What are wash trading and money laundering in NFTs?

NFT wash trading is a problem for investors, the global community, collectors and traders because these participants use less liquid nonfungible tokens to manipulate the price of an asset.

Due diligence has become more difficult as investors have been forced to rely on measurable statistics, making wrong investment decisions. To encourage NFT investments and prevent NFT scams, discrepancies in the data must be investigated by specialists. Additionally, NFT crimes hit the NFT community the hardest. Regulators and proponents of mainstream financial services can now use wash trading to combat decentralization.

Collectors and traders, likewise, are unable to make an informed judgment. When deceptive facts and history mislead people regarding a piece of art or collectible, it is simple for them to make rash decisions. So, with the NFT markets being impacted by wash trading, is there any way to spot it in the first place?

There is no price or volume history associated with new coins when they are introduced to the market. As a result, developers or other insiders may participate in wash trading to deceive participants about the coin’s true worth. Therefore, avoid investing in those kinds of projects.

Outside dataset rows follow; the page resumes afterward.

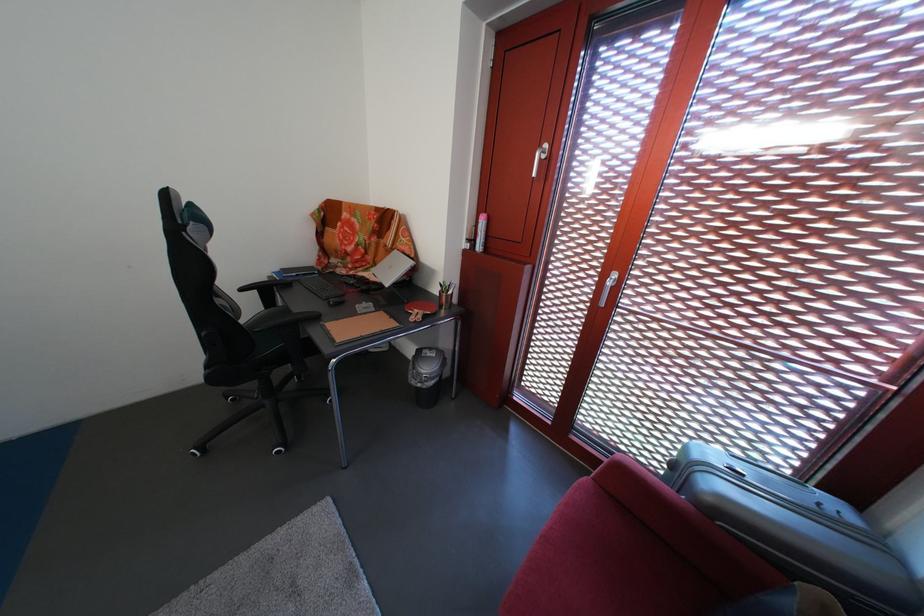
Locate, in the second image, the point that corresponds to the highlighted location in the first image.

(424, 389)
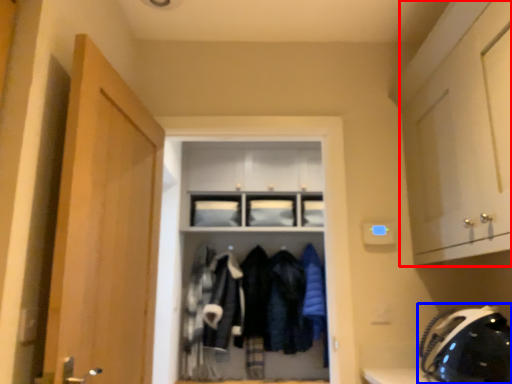
Question: Which point is closer to the camera, cabinetry (highlighted by a red box) or helmet (highlighted by a blue box)?

Choices:
 (A) cabinetry
 (B) helmet

Answer: (A)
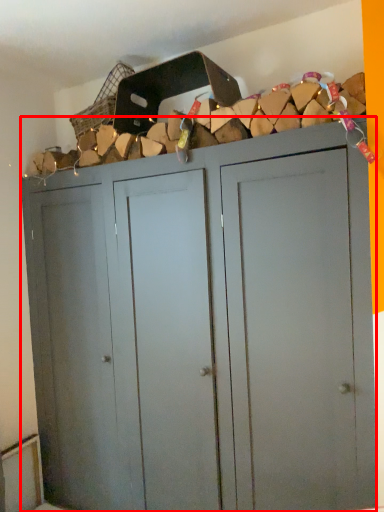
Question: In this image, where is cupboard (annotated by the red box) located relative to basket?

Choices:
 (A) right
 (B) left

Answer: (A)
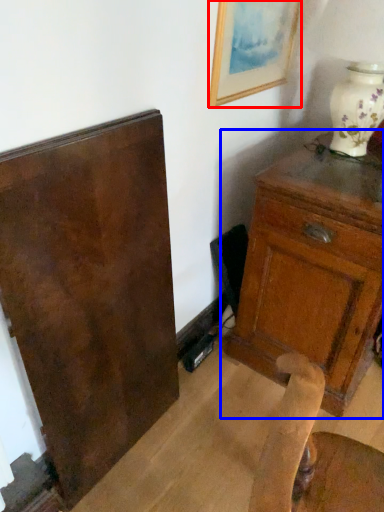
Question: Among these objects, which one is farthest to the camera, picture frame (highlighted by a red box) or chest of drawers (highlighted by a blue box)?

Choices:
 (A) picture frame
 (B) chest of drawers

Answer: (A)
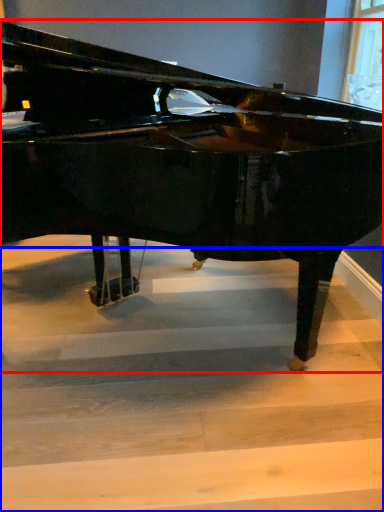
Question: Which object is further to the camera taking this photo, piano (highlighted by a red box) or stairwell (highlighted by a blue box)?

Choices:
 (A) piano
 (B) stairwell

Answer: (B)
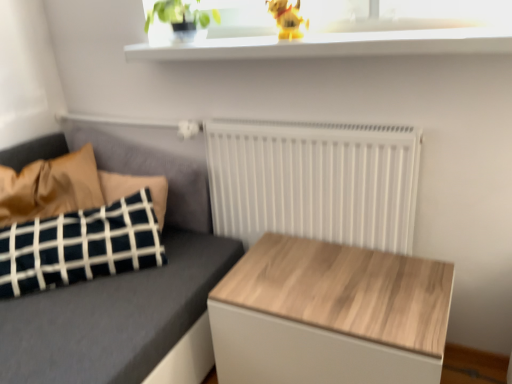
This screenshot has height=384, width=512. I want to click on vacant space situated above white matte radiator at center (from a real-world perspective), so click(x=306, y=120).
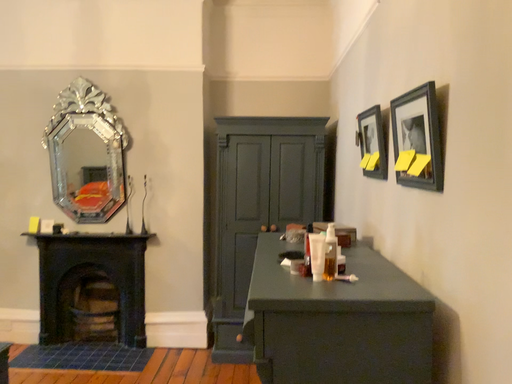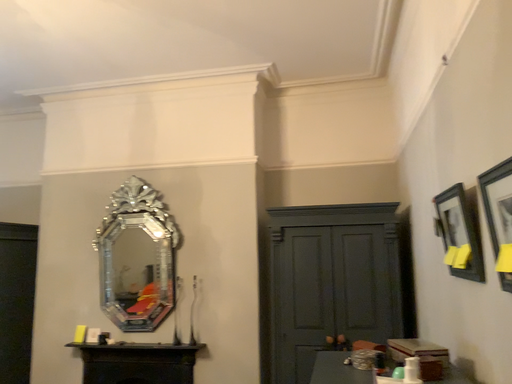
Question: How did the camera likely rotate when shooting the video?

Choices:
 (A) rotated upward
 (B) rotated downward

Answer: (A)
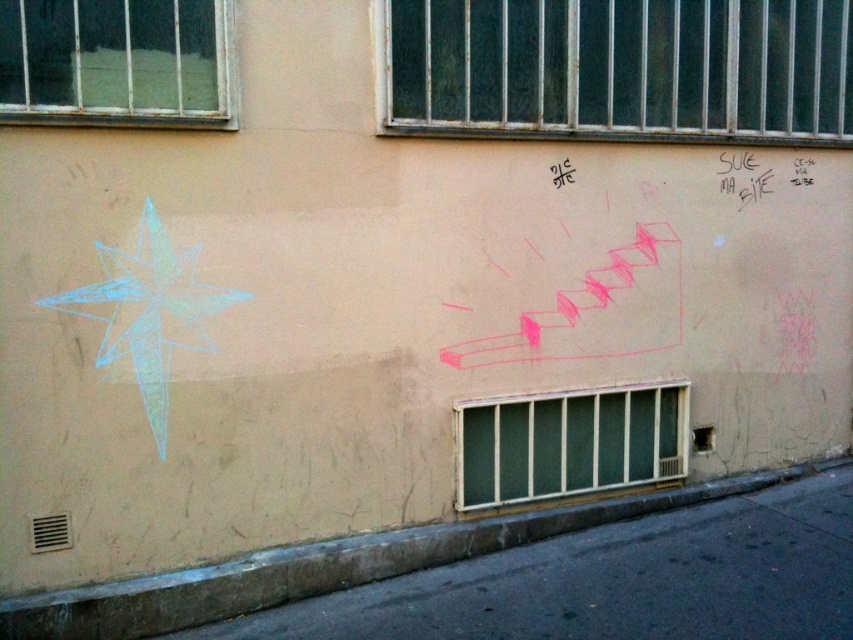
You are standing in front of the beige building with the graffiti. There are two points marked on the wall. The first point is at coordinates point (154, 426) and the second is at point (740, 173). Which point is closer to you?

Point (154, 426) is closer to the viewer than point (740, 173).

You are standing in front of a beige building with two windows and a vent. You notice two chalk drawings on the wall. One is a blue chalk star at upper left and the other is a black chalk graffiti at upper right. Which of these two chalk drawings is positioned higher on the wall?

Moreover, many NFTs have no trading volume or investor interest. As a result, NFT owners can readily participate in wash trading to entice naïve purchasers to buy the NFT at an exorbitant price. Therefore, avoiding newly-issued small-cap cryptos and NFTs is the most significant way to prevent wash trading.

A trader must choose more established cryptocurrencies with a higher volume to avoid becoming a victim of wash trading. The broader the market, the more money scammers will need to manipulate it. For instance, already established cryptos like Bitcoin (BTC) or Ethereum, which are worth hundreds of billions of dollars, make crimes like wash trading incredibly challenging.